Text extractions by page:
Segment Open

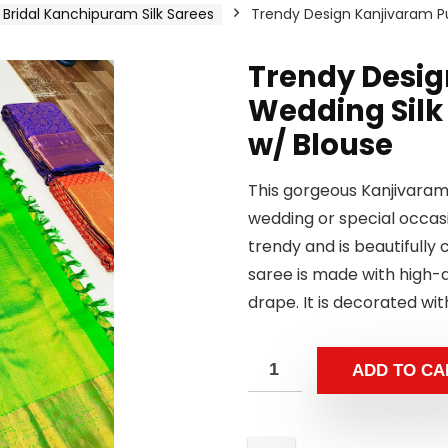
Bridal Kanchipuram Silk Sarees
Trendy Design Kanjivaram Pu
Trendy Desig
Wedding Silk
w/ Blouse
This gorgeous Kanjivaram 
wedding or special occasi
trendy and is beautifull
saree is made with high-qu
drape. It is decorated wit
ADD TO CA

Segment Closed

_Problem to work on_
Please reproduce the text of every entry above line for line, without any changes, and leave the pictures out of your answer.

_Solution for this exercise_
Bridal Kanchipuram Silk Sarees
Trendy Design Kanjivaram Pu
Trendy Desig
Wedding Silk
w/ Blouse
This gorgeous Kanjivaram 
wedding or special occasi
trendy and is beautifull
saree is made with high-qu
drape. It is decorated wit
ADD TO CA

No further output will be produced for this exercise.